The 21-year-old remains a huge inspiration to students at Twickenham school, five years after she left. On non-uniform days, every other student seems to be wearing an England shirt with “James” on the back.
“What’s really nice about Lauren is that she was such a nice girl,” said Sarah Bromly, Twickenham’s deputy headteacher. “If she had that arrogance that other good sportspeople had then it wouldn’t be as nice talking about her. But she was one of those completely down to earth, unassuming people. You’d never know to meet her that she was so good.”
Despite the school being empty during the summer holidays, teachers and pupils have been gripped by James’s excellent performances in the Women’s World Cup in Australia and New Zealand. “I’ve had so many messages,” Tabron said. “People are really proud of her.”

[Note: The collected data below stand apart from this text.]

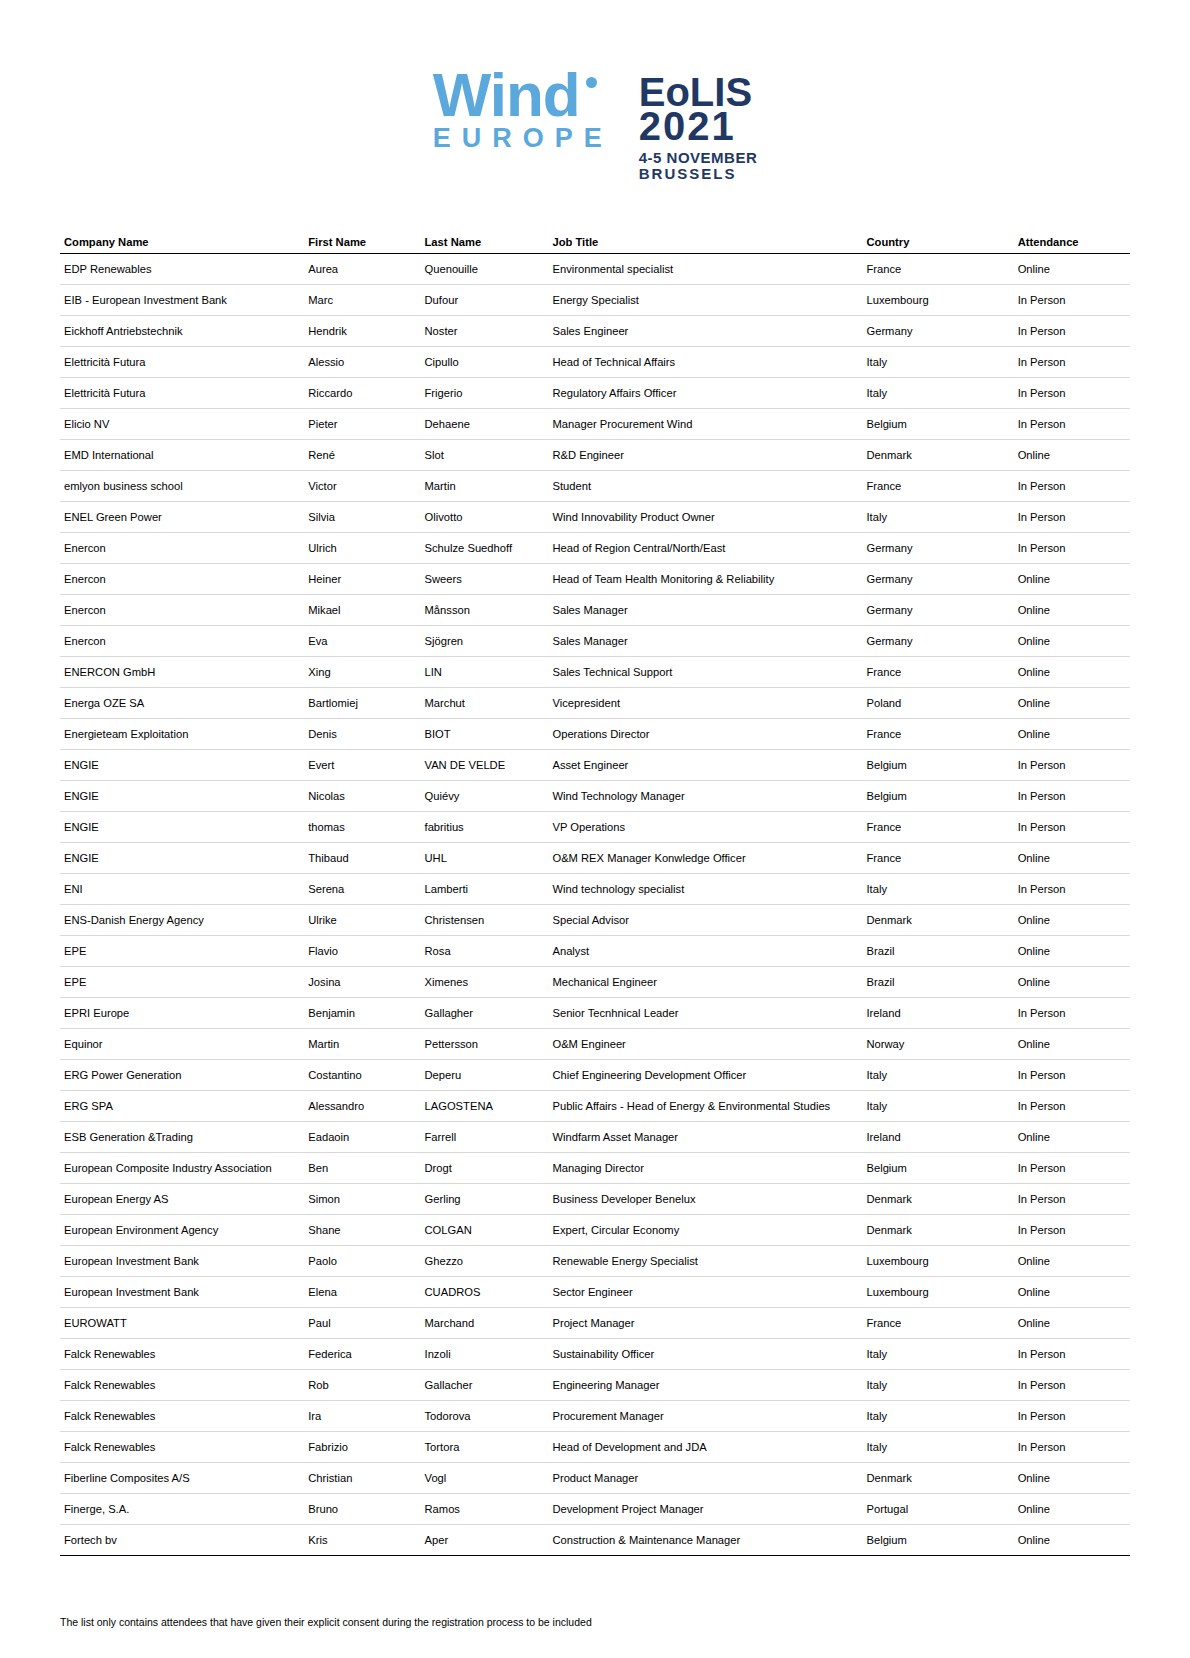Wind
EUROPE
EoLIS
2021
4-5 NOVEMBER
BRUSSELS
| Company Name | First Name | Last Name | Job Title | Country | Attendance |
| --- | --- | --- | --- | --- | --- |
| EDP Renewables | Aurea | Quenouille | Environmental specialist | France | Online |
| EIB - European Investment Bank | Marc | Dufour | Energy Specialist | Luxembourg | In Person |
| Eickhoff Antriebstechnik | Hendrik | Noster | Sales Engineer | Germany | In Person |
| Elettricità Futura | Alessio | Cipullo | Head of Technical Affairs | Italy | In Person |
| Elettricità Futura | Riccardo | Frigerio | Regulatory Affairs Officer | Italy | In Person |
| Elicio NV | Pieter | Dehaene | Manager Procurement Wind | Belgium | In Person |
| EMD International | René | Slot | R&D Engineer | Denmark | Online |
| emlyon business school | Victor | Martin | Student | France | In Person |
| ENEL Green Power | Silvia | Olivotto | Wind Innovability Product Owner | Italy | In Person |
| Enercon | Ulrich | Schulze Suedhoff | Head of Region Central/North/East | Germany | In Person |
| Enercon | Heiner | Sweers | Head of Team Health Monitoring & Reliability | Germany | Online |
| Enercon | Mikael | Månsson | Sales Manager | Germany | Online |
| Enercon | Eva | Sjögren | Sales Manager | Germany | Online |
| ENERCON GmbH | Xing | LIN | Sales Technical Support | France | Online |
| Energa OZE SA | Bartlomiej | Marchut | Vicepresident | Poland | Online |
| Energieteam Exploitation | Denis | BIOT | Operations Director | France | Online |
| ENGIE | Evert | VAN DE VELDE | Asset Engineer | Belgium | In Person |
| ENGIE | Nicolas | Quiévy | Wind Technology Manager | Belgium | In Person |
| ENGIE | thomas | fabritius | VP Operations | France | In Person |
| ENGIE | Thibaud | UHL | O&M REX Manager Konwledge Officer | France | Online |
| ENI | Serena | Lamberti | Wind technology specialist | Italy | In Person |
| ENS-Danish Energy Agency | Ulrike | Christensen | Special Advisor | Denmark | Online |
| EPE | Flavio | Rosa | Analyst | Brazil | Online |
| EPE | Josina | Ximenes | Mechanical Engineer | Brazil | Online |
| EPRI Europe | Benjamin | Gallagher | Senior Tecnhnical Leader | Ireland | In Person |
| Equinor | Martin | Pettersson | O&M Engineer | Norway | Online |
| ERG Power Generation | Costantino | Deperu | Chief Engineering Development Officer | Italy | In Person |
| ERG SPA | Alessandro | LAGOSTENA | Public Affairs - Head of Energy & Environmental Studies | Italy | In Person |
| ESB Generation &Trading | Eadaoin | Farrell | Windfarm Asset Manager | Ireland | Online |
| European Composite Industry Association | Ben | Drogt | Managing Director | Belgium | In Person |
| European Energy AS | Simon | Gerling | Business Developer Benelux | Denmark | In Person |
| European Environment Agency | Shane | COLGAN | Expert, Circular Economy | Denmark | In Person |
| European Investment Bank | Paolo | Ghezzo | Renewable Energy Specialist | Luxembourg | Online |
| European Investment Bank | Elena | CUADROS | Sector Engineer | Luxembourg | Online |
| EUROWATT | Paul | Marchand | Project Manager | France | Online |
| Falck Renewables | Federica | Inzoli | Sustainability Officer | Italy | In Person |
| Falck Renewables | Rob | Gallacher | Engineering Manager | Italy | In Person |
| Falck Renewables | Ira | Todorova | Procurement Manager | Italy | In Person |
| Falck Renewables | Fabrizio | Tortora | Head of Development and JDA | Italy | In Person |
| Fiberline Composites A/S | Christian | Vogl | Product Manager | Denmark | Online |
| Finerge, S.A. | Bruno | Ramos | Development Project Manager | Portugal | Online |
| Fortech bv | Kris | Aper | Construction & Maintenance Manager | Belgium | Online |
The list only contains attendees that have given their explicit consent during the registration process to be included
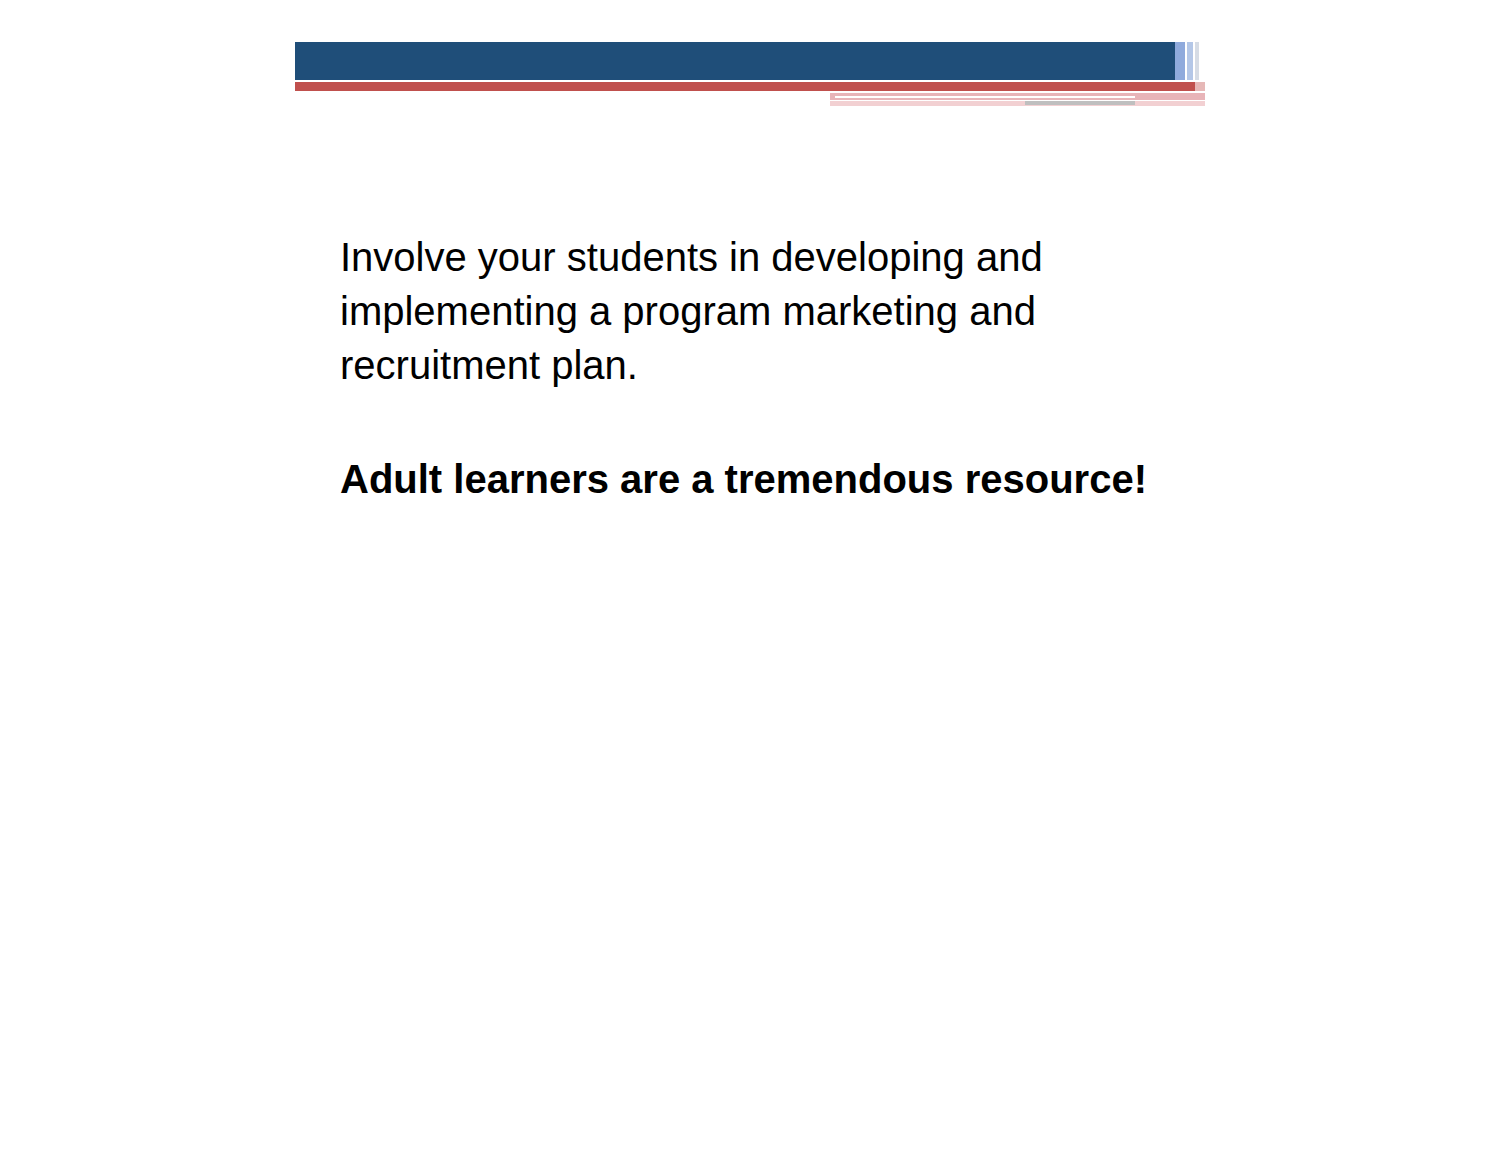Involve your students in developing and implementing a program marketing and recruitment plan.
Adult learners are a tremendous resource!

There is a lot of pride and excitement going round. After three games, James is already England’s standout performer – player of the match twice, and the mastermind of the 6-1 victory over China with two goals and three assists, as well as a sublime left-footed effort curled into the corner and then ruled out after a replay.
It seems to justify the hype. So far her teammates have called her a “cheat code”, her former coach says she could be “the best player in the world” and her dad has compared her to Diego Maradona and Lionel Messi.
That may be fatherly hyperbole, but maybe not: Nigel James is a coach of some renown. At least two dozen players have turned professional after going through the Nigel James Elite Coaching academy in Wimbledon, including Lauren’s older brother Reece, now a Chelsea and England player.
In the James family home in Mortlake in south-west London, football was everything for “LJ”, playing in the back garden with her brothers – her eldest brother Josh was also a talented player but decided not to pursue football as a career – or at a recreation ground at the back of their house, or wherever the ball happened to be.
Sometimes that was at grassroots clubs, including Epsom Eagles, a club that was once a south London powerhouse but which disintegrated a few years ago. But mostly it was with other talented children at her father’s academy. After Reece was scouted by Chelsea at the age of six to join their development centre in Cobham, Lauren started kicking balls around with the coaches.
“She would play before we started training: energy, had the ball at her feet, running around, dribbling past everyone, nonstop,” former Chelsea coach Mark Parsons told the Athletic. “After training finished, she would come on the pitch again. She’d be doing the same thing. I’d look at them: wow. These two are going to be real fun players to see when they’re older.”
By the time she reached secondary school, James was already too good for the other children.
“In school, we were very conscious of overusing Lauren,” Tabron said. “It was tricky because in PE lessons you’d want to push her.”
Playing too much sport can affect how children’s bodies develop, so there are time limits, and that time was taken up by Chelsea and then, at the age of 13, Arsenal.
“She’d leave school every day at 3pm and go straight to training,” Bromly said. “She was so dedicated. Her attendance at school was great. There’s lots of kids that go and play semi-professional and their attendance isn’t great but she prioritised her education as well. She was a great role model. And when you talked to her about football, she would light up.”
Her teachers talk about her calmness, her lack of arrogance and her kindness – helping other students during practicals for GCSE PE, talking to younger children, and walking around school with the same slightly shy smile that is seen in her media appearances.
“She’s obviously had some media training since she left school,” Tabron said. “But there’s nothing very different.”
Whatever the result in the knockout game against Nigeria on Monday, the students at Twickenham will be delighted if her dad can make good on a promise to bring her back.
“A lot of our kids come from disadvantaged backgrounds and to see someone who’s been to our school achieve that – they need someone to be that role model and she ticks all those boxes,” Bromly said.
“Our kids send her videos saying well done,” Tabron said. “She’s not one to make out how excited [she is] that people are proud of her, but I think it means a lot to her. And it means a lot to us.”